### [Your objective]
Would you return exactly the lines below from the line with "pontos de partida para diferentes gostos e" through the line with "ятия, а не о неких дополнительных", both included, and nothing else, leaving out the pictures?

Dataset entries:
--------

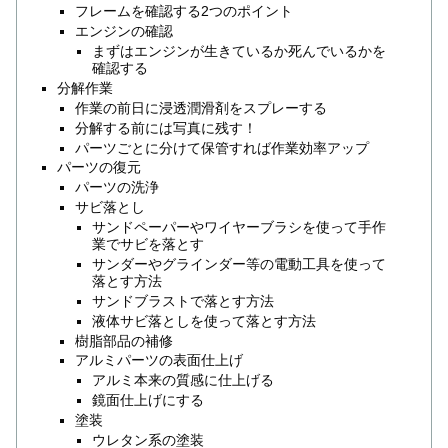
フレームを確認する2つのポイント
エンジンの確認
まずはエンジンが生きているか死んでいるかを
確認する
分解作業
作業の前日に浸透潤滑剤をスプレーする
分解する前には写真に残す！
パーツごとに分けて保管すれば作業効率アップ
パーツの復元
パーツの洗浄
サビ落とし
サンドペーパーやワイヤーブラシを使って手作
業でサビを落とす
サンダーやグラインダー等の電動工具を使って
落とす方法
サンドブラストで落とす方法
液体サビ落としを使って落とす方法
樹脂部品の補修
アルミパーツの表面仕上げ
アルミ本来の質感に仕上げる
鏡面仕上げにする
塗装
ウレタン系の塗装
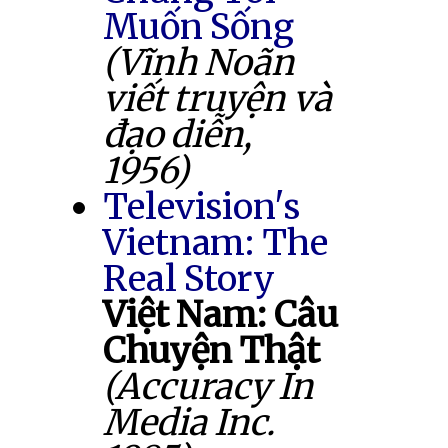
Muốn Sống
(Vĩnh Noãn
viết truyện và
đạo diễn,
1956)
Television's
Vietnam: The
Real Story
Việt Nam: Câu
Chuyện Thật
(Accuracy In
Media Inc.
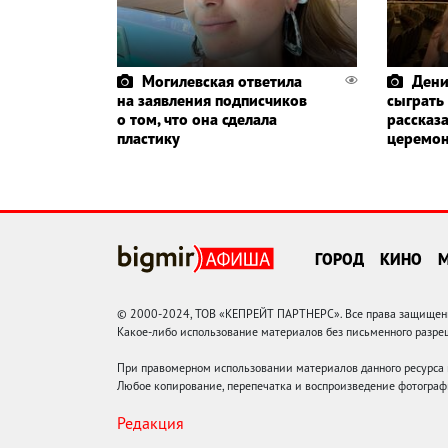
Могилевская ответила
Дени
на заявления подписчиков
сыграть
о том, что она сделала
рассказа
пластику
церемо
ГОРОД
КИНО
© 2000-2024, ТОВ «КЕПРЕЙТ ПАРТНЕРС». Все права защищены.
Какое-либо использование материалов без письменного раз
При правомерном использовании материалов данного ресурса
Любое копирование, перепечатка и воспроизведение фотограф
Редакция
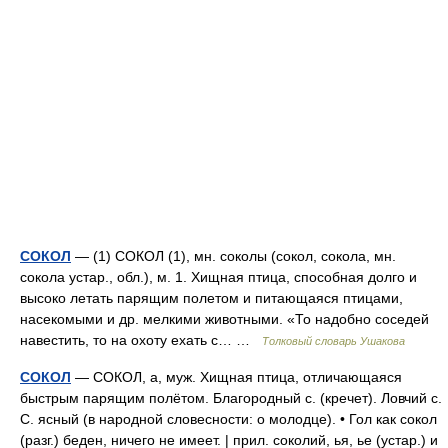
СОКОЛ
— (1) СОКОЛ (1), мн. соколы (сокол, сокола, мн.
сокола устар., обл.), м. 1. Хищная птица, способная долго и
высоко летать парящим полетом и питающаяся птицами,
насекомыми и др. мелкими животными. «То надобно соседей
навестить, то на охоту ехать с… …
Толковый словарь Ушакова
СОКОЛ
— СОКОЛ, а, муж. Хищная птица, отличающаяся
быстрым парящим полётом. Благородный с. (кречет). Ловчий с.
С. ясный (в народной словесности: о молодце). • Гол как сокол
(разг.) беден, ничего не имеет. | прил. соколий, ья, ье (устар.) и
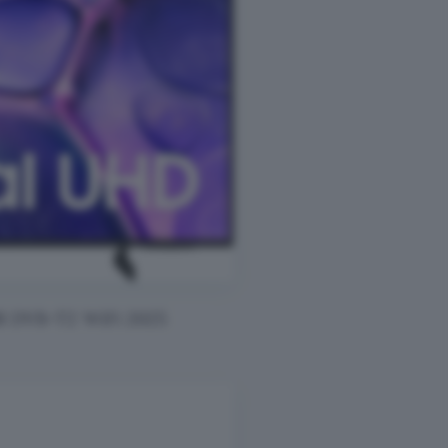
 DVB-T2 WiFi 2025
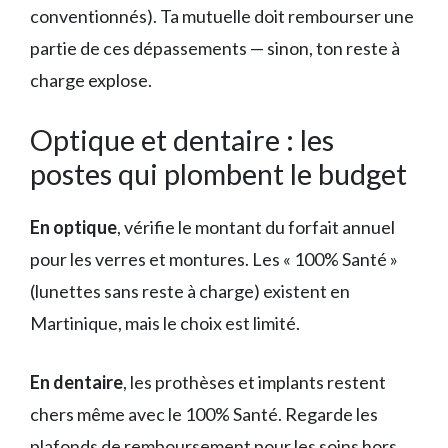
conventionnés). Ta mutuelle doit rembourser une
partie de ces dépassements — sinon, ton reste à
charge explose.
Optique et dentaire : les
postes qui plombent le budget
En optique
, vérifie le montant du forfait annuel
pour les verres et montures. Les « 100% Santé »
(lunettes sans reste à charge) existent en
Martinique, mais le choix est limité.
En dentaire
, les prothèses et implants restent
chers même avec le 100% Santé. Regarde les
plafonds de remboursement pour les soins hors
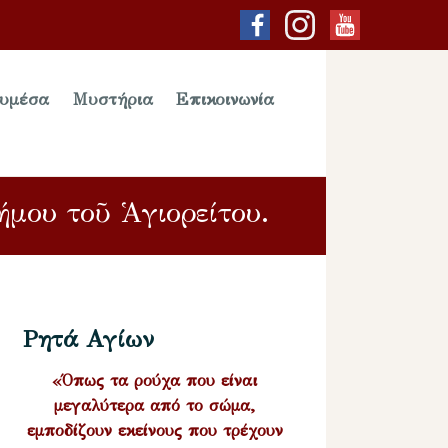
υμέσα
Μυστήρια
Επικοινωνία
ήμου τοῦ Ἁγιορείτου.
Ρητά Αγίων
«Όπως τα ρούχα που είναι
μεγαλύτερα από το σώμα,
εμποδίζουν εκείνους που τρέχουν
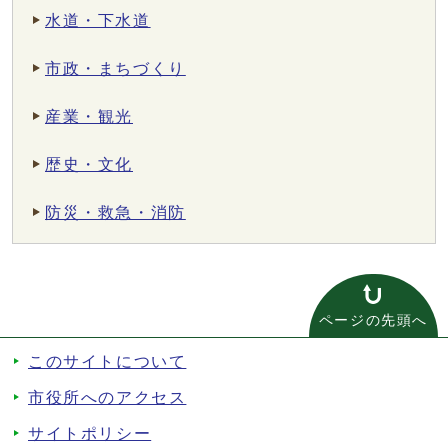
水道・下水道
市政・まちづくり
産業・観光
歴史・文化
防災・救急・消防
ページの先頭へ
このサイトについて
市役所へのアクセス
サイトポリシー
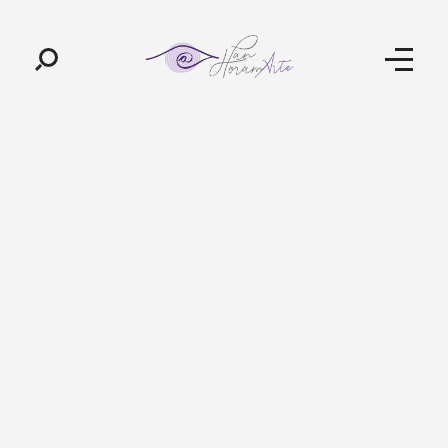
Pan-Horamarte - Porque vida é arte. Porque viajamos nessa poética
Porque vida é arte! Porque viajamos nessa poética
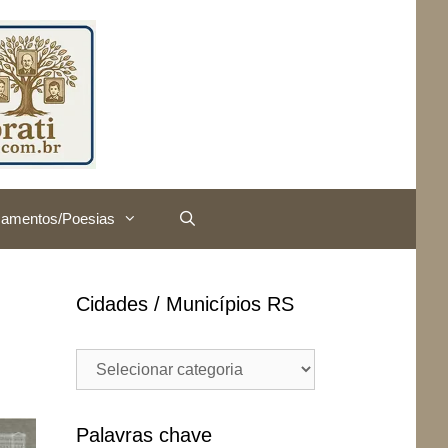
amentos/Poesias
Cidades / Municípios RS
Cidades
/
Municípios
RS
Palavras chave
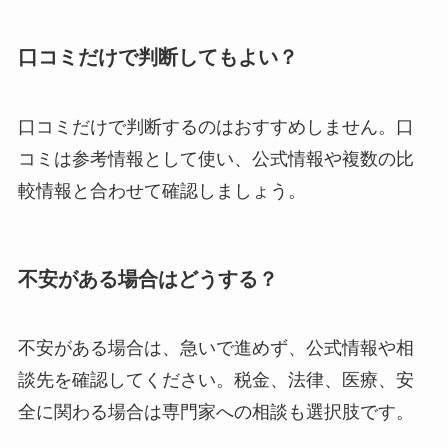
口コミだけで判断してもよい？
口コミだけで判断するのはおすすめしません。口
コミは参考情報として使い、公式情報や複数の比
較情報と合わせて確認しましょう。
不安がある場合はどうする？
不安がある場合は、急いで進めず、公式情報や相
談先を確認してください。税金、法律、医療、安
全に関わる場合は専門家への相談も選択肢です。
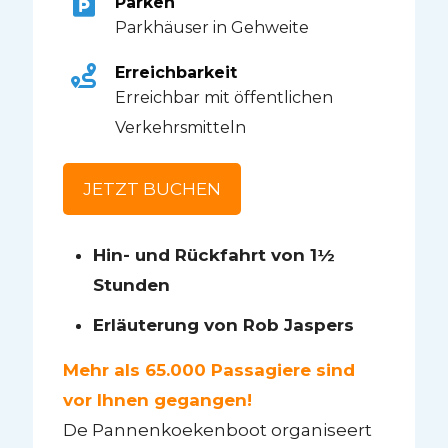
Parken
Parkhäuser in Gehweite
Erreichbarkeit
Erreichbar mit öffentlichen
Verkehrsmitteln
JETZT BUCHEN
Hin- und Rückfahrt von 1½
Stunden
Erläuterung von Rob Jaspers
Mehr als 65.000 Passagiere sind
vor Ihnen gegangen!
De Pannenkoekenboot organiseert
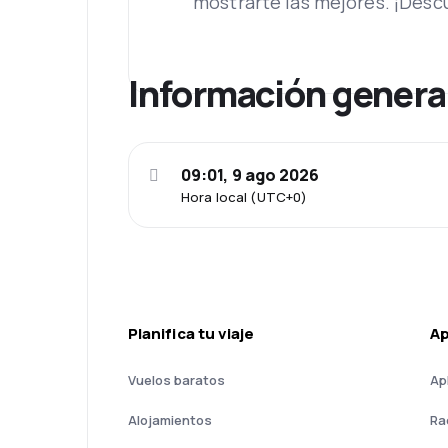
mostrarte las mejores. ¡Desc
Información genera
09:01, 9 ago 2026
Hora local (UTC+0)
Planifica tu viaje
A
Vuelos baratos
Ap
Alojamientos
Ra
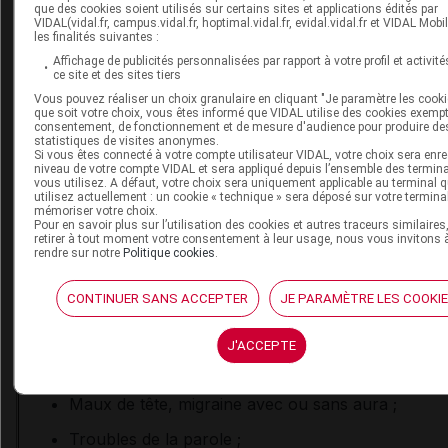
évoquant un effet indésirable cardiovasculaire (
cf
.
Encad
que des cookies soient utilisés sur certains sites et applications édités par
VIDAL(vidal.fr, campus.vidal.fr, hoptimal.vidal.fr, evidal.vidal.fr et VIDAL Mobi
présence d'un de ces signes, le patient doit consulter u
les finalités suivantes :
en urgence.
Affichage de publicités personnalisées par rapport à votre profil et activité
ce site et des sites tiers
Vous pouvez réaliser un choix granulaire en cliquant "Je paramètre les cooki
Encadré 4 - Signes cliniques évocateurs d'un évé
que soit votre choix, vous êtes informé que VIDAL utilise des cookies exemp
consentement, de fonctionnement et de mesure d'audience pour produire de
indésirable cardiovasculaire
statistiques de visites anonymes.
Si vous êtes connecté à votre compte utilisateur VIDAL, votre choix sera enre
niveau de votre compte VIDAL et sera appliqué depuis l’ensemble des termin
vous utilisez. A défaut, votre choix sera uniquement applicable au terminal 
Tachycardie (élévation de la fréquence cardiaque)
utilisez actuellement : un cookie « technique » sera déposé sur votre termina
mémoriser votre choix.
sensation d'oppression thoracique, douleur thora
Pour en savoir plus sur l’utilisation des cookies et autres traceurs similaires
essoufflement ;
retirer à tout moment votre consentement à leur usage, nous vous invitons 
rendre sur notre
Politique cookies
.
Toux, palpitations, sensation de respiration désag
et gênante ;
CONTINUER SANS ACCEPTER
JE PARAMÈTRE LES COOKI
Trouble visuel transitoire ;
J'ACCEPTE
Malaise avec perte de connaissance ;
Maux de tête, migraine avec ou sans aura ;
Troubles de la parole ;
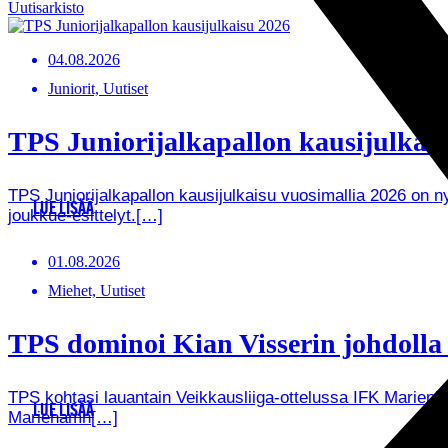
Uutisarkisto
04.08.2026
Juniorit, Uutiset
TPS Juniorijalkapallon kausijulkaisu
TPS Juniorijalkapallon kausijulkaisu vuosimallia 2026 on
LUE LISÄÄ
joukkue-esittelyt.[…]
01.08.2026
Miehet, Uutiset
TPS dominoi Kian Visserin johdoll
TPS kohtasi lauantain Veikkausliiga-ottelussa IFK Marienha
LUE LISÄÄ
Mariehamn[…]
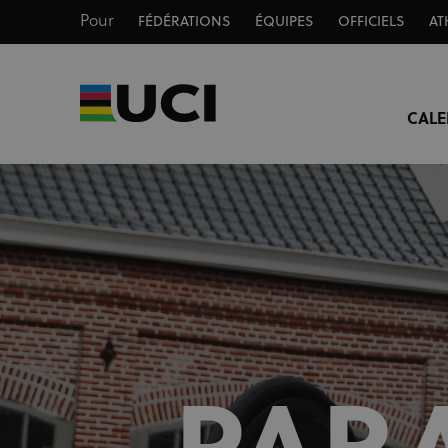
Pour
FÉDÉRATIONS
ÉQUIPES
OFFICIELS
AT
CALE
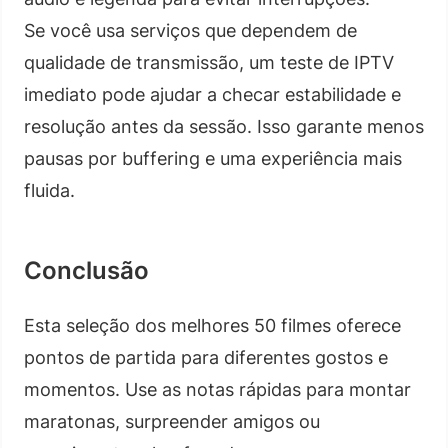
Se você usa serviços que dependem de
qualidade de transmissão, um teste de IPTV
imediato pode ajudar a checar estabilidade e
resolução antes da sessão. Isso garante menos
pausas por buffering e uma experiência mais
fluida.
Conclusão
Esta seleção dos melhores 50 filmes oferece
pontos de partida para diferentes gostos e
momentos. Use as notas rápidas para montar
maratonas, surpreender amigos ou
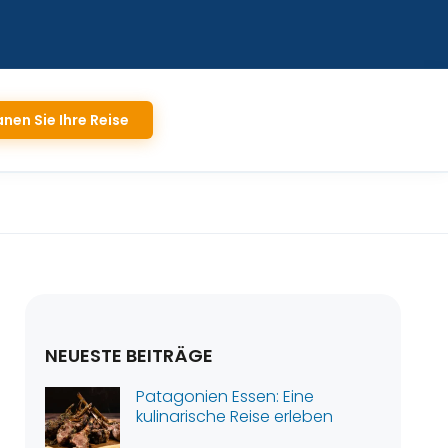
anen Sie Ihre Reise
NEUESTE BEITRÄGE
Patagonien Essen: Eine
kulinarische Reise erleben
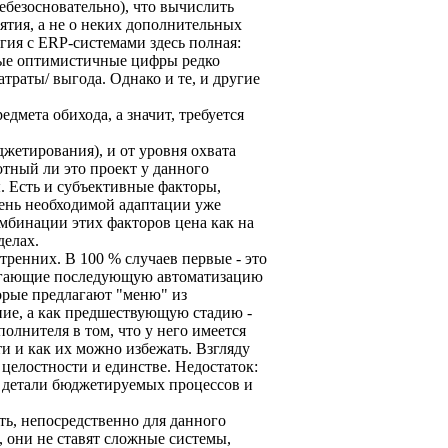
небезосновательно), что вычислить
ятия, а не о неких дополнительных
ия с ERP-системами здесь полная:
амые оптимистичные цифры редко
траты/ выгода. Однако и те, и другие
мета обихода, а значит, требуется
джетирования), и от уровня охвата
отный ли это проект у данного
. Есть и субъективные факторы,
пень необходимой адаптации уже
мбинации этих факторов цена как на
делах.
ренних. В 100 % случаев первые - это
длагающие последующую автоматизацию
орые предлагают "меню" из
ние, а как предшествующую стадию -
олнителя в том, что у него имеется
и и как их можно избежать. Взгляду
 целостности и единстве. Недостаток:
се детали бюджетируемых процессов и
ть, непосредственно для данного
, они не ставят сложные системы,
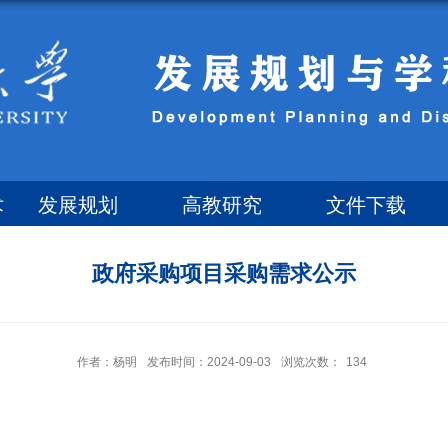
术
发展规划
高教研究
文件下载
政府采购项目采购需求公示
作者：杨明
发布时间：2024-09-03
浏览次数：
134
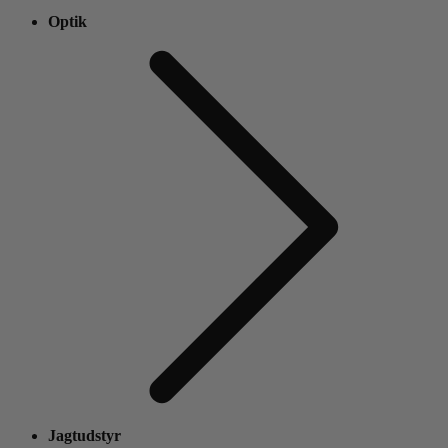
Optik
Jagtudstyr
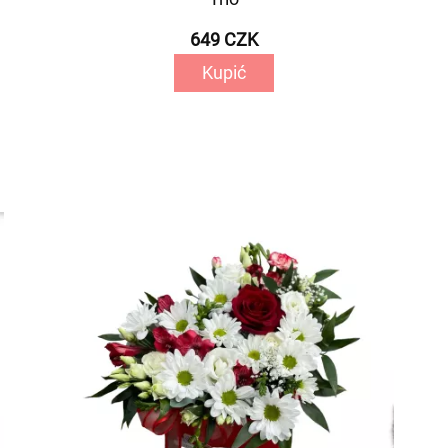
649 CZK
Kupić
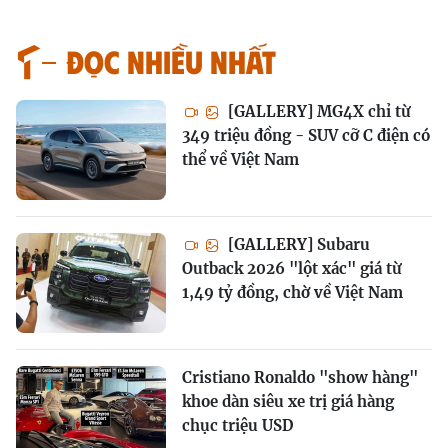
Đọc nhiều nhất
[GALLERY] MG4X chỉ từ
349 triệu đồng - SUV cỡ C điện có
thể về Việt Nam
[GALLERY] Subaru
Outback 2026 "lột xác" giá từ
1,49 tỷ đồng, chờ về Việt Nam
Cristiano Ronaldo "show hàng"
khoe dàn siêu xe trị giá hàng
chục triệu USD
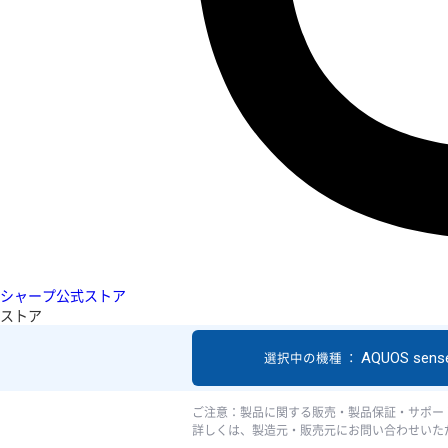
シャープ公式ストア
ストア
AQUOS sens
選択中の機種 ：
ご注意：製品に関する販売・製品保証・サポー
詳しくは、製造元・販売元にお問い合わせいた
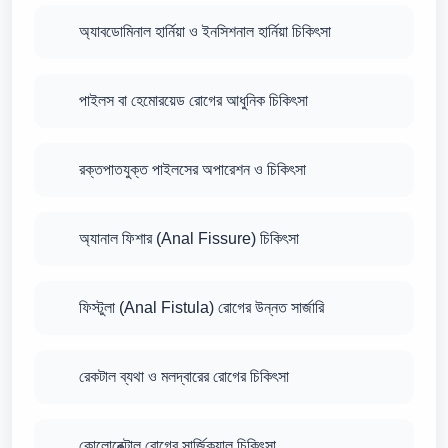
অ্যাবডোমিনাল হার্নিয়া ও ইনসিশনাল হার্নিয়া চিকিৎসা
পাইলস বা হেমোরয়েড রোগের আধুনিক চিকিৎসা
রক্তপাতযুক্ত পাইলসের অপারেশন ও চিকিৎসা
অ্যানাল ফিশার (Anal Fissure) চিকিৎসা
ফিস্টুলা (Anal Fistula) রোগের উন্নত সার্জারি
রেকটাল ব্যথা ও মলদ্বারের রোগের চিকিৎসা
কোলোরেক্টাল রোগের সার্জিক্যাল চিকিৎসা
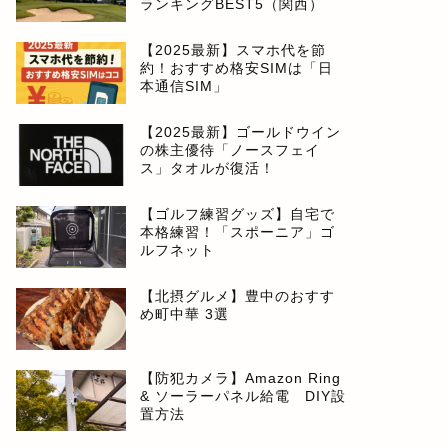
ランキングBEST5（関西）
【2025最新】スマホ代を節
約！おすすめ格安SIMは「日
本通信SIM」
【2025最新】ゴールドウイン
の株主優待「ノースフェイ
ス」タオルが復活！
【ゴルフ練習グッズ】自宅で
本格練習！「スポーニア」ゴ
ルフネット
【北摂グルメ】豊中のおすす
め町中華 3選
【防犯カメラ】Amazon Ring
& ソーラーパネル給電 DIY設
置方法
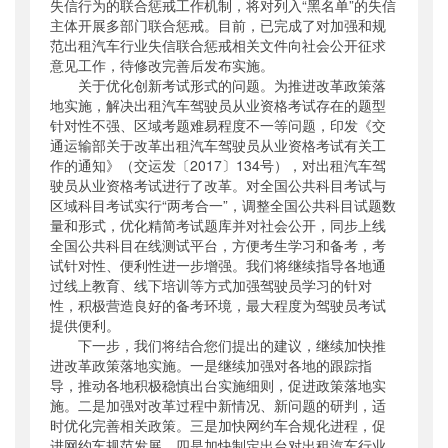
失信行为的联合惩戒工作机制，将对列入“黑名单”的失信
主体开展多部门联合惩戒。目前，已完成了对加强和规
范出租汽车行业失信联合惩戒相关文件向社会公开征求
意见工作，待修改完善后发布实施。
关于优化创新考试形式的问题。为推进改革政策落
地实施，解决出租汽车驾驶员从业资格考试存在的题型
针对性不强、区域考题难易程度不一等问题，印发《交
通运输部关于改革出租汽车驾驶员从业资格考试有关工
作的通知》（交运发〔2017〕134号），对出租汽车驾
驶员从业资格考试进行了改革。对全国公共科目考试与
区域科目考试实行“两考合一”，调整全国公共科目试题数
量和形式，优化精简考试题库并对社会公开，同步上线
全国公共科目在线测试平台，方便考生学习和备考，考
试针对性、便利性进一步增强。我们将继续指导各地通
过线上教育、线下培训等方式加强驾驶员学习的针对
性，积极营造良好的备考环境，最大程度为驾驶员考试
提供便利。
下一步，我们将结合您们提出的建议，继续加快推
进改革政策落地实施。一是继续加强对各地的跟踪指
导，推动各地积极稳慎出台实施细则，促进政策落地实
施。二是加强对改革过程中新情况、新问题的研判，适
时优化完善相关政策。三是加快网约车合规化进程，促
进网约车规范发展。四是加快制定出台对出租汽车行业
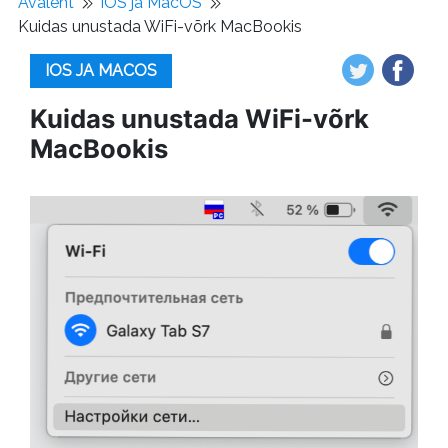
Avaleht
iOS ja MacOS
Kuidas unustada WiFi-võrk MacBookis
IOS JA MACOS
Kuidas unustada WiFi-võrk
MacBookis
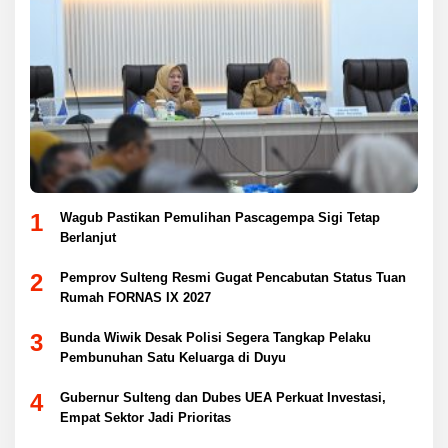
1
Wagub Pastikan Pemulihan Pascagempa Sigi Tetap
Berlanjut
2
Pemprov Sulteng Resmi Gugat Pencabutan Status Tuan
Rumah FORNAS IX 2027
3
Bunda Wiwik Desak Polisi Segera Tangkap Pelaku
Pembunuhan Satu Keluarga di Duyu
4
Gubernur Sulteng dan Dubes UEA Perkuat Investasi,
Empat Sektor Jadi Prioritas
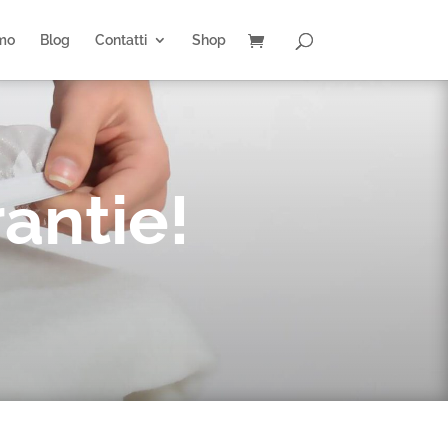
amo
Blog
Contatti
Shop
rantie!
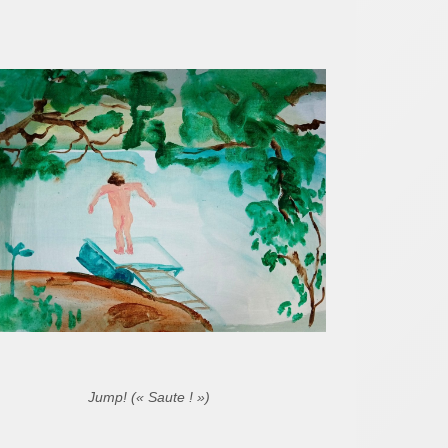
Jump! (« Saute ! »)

--------

### [Answer to this task]
pontos de partida para diferentes gostos e
momentos. Use as notas rápidas para montar
maratonas, surpreender amigos ou
anen Sie Ihre Reise
NEUESTE BEITRÄGE
Patagonien Essen: Eine
kulinarische Reise erleben
небезосновательно), что вычислить
ятия, а не о неких дополнительных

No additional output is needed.